Le cahier des charges prévoit 12 puces sur-mesure, mais une équipe d’employés visionnaires – Marcian « Ted » Hoff, Stan Mazor et Federico Faggin – parvient au bout de deux ans de travaux à réduire la taille à quatre puces, dont un microprocesseur baptisé le 4004. De la taille d’un ongle, la puce en silicium comporte 2 300 transistors et exécute environ 92 000 instructions par seconde. Soit la même performance de calcul que les premiers ordinateurs modernes utilisés depuis les années 1950, qui tiennent dans une grande pièce.

« Plus qu’un symbole, c’est une étape importante car ce microprocesseur a confirmé qu’il était possible de faire tenir un ordinateur minimal de 4 bits sur une puce », explique Pierre-Éric Mounier-Kuhn, chercheur au CNRS et historien de l’informatique.

Le premier microprocesseur abordable

Moins puissant que les micro-ordinateurs vendus à l’époque, le CPU 4004 se distingue par sa compacité qui ouvre la voie à son intégration dans les vénérables ancêtres des PC actuels, les micro-ordinateurs. Surtout, le système avec les 4 puces ne coûte que 200 dollars, une fraction des ordinateurs équivalents vendus près de 20 000 dollars.

« C’était la première fois qu’un composant d’ordinateur aussi petit était programmable pour faire des opérations de calcul, cela a tout changé pour Intel et pour le monde de l’informatique », rappelle Shlomit Weiss, vice-présidente d’Intel en charge du développement des puces actuelles comme le Core i9-12900K.

« Il était moins puissant, mais il pouvait être produit en grande quantité et des développeurs pouvaient greffer des programmes autour des puces. Donc il était bien adapté au pilotage des imprimantes, pour faire tourner des lecteurs de disques magnétiques ou des feux de signalisation », met en perspective Pierre-Éric Mounier-Kuhn, auteur de « L’Histoire illustrée de l’informatique » (éd. EDP Sciences).

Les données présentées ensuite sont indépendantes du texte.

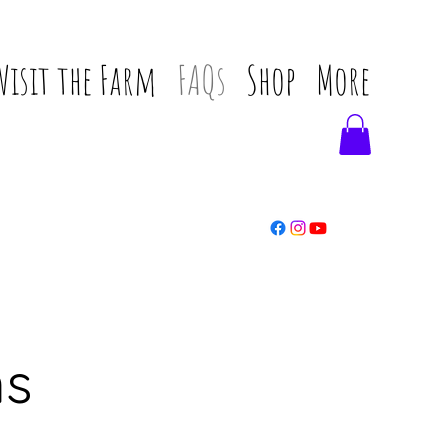
Visit the Farm
FAQs
Shop
More
ns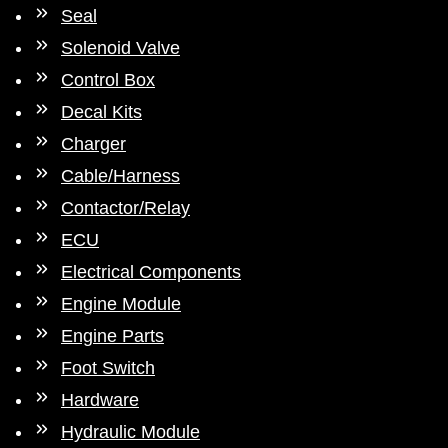
Seal
Solenoid Valve
Control Box
Decal Kits
Charger
Cable/Harness
Contactor/Relay
ECU
Electrical Components
Engine Module
Engine Parts
Foot Switch
Hardware
Hydraulic Module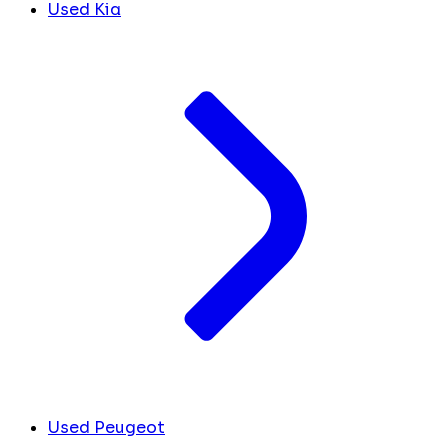
Used Kia
Used Peugeot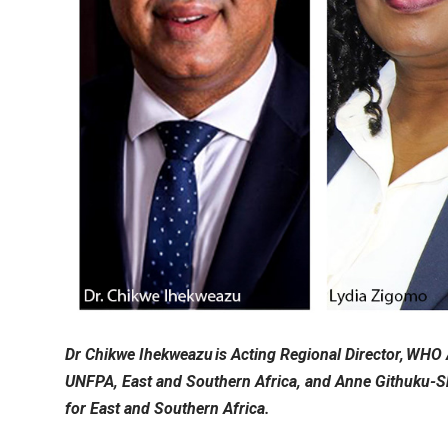
Dr Chikwe Ihekweazu is Acting Regional Director, WHO
UNFPA, East and Southern Africa, and Anne Githuku-S
for East and Southern Africa.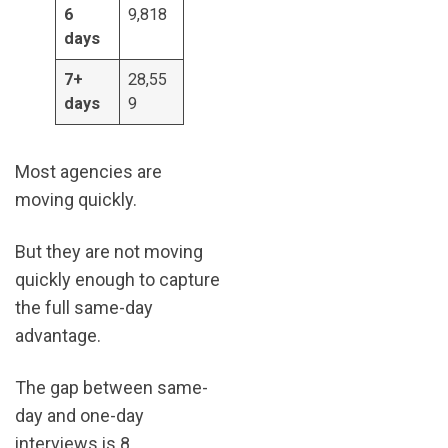
6
9,818
days
7+
28,55
days
9
Most agencies are
moving quickly.
But they are not moving
quickly enough to capture
the full same-day
advantage.
The gap between same-
day and one-day
interviews is 8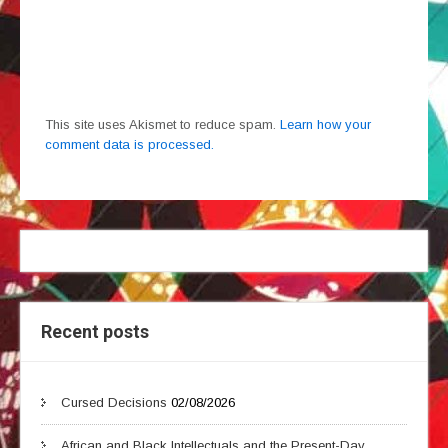
This site uses Akismet to reduce spam.
Learn how your
comment data is processed.
Recent posts
Cursed Decisions
02/08/2026
African and Black Intellectuals and the Present-Day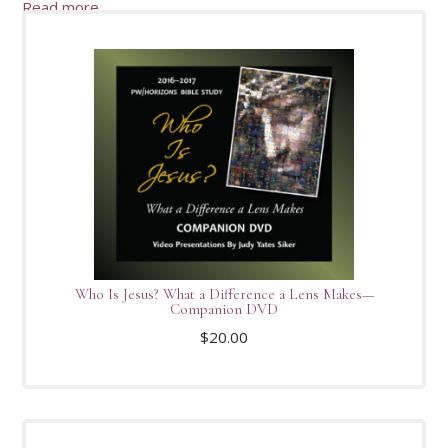
Read more
Who Is Jesus? What a Difference a Lens Makes—
Companion DVD
$
20.00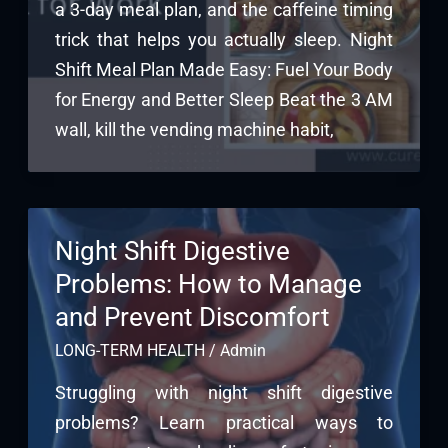
a 3-day meal plan, and the caffeine timing
trick that helps you actually sleep. Night
Shift Meal Plan Made Easy: Fuel Your Body
for Energy and Better Sleep Beat the 3 AM
wall, kill the vending machine habit,
Night Shift Digestive
Problems: How to Manage
and Prevent Discomfort
LONG-TERM HEALTH
/
Admin
Struggling with night shift digestive
problems? Learn practical ways to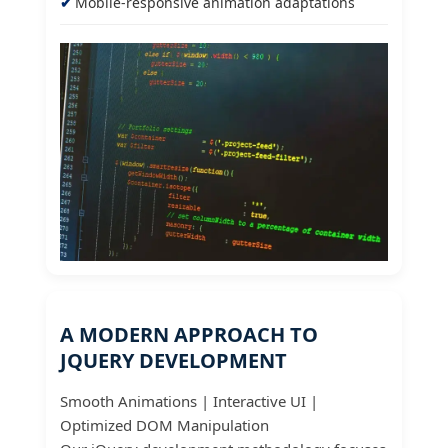
Mobile-responsive animation adaptations
A MODERN APPROACH TO
JQUERY DEVELOPMENT
Smooth Animations | Interactive UI |
Optimized DOM Manipulation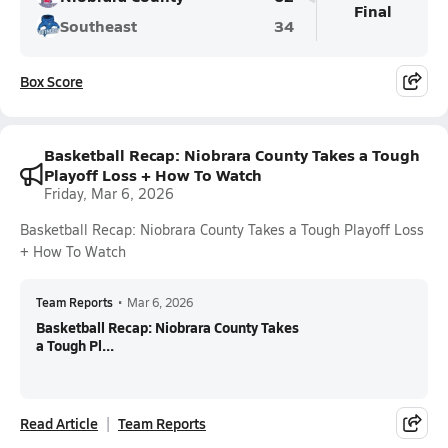
Final
Southeast
34
Box Score
Basketball Recap: Niobrara County Takes a Tough
Playoff Loss + How To Watch
Friday, Mar 6, 2026
Basketball Recap: Niobrara County Takes a Tough Playoff Loss
+ How To Watch
Team Reports
•
Mar 6, 2026
Basketball Recap: Niobrara County Takes
a Tough Pl...
Read Article
Team Reports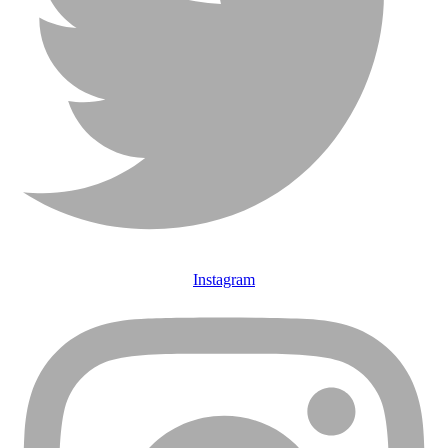
Instagram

Un coup marketing de génie

Concepteur de l’architecture du microprocesseur, Federico Faggin sent le potentiel commercial de l’invention et pousse en interne pour renégocier les droits d’exclusivité que le fabricant japonais a verrouillé lors de sa commande. Dans un coup de pouce du destin qui a fait la légende marketing d’Intel, Busicom connaît des difficultés financières et Intel rachète les droits commerciaux du « Forty-0-4 » pour tous les autres usages que les calculatrices et le lance sur le marché en novembre 1971.

Convaincu par la viabilité de son produit, le fabricant américain planche aussi sur ses successeurs – non sans difficulté – pour passer à l’étape suivante. « Le 4004 était si révolutionnaire qu’il a fallu environ cinq ans à Intel pour apprendre aux ingénieurs comment construire de nouveaux produits basés sur les microprocesseurs », a récemment souligné le co-inventeur Stan Mazor.

Viendront ensuite le 8008 puis le 8080, la puce d’Intel qui va démocratiser les micro-ordinateurs en les faisant entrer dans les foyers (qui en ont les moyens) à l’aube des années 1980. Dotés de plusieurs milliards de transistors, les processeurs actuels d’Intel sont, eux, gravés en 10 nm, soit 1 000 fois plus petits que l’original.

Pionnier dans le développement de ces composants actuellement en pénurie, Intel a défriché un secteur où les fabricants asiatiques Samsung ou TSMC ont progressivement pris le contrôle et où il faut désormais créer et certifier pendant deux ans une usine « Fab » à chaque lancement de nouveau processeur.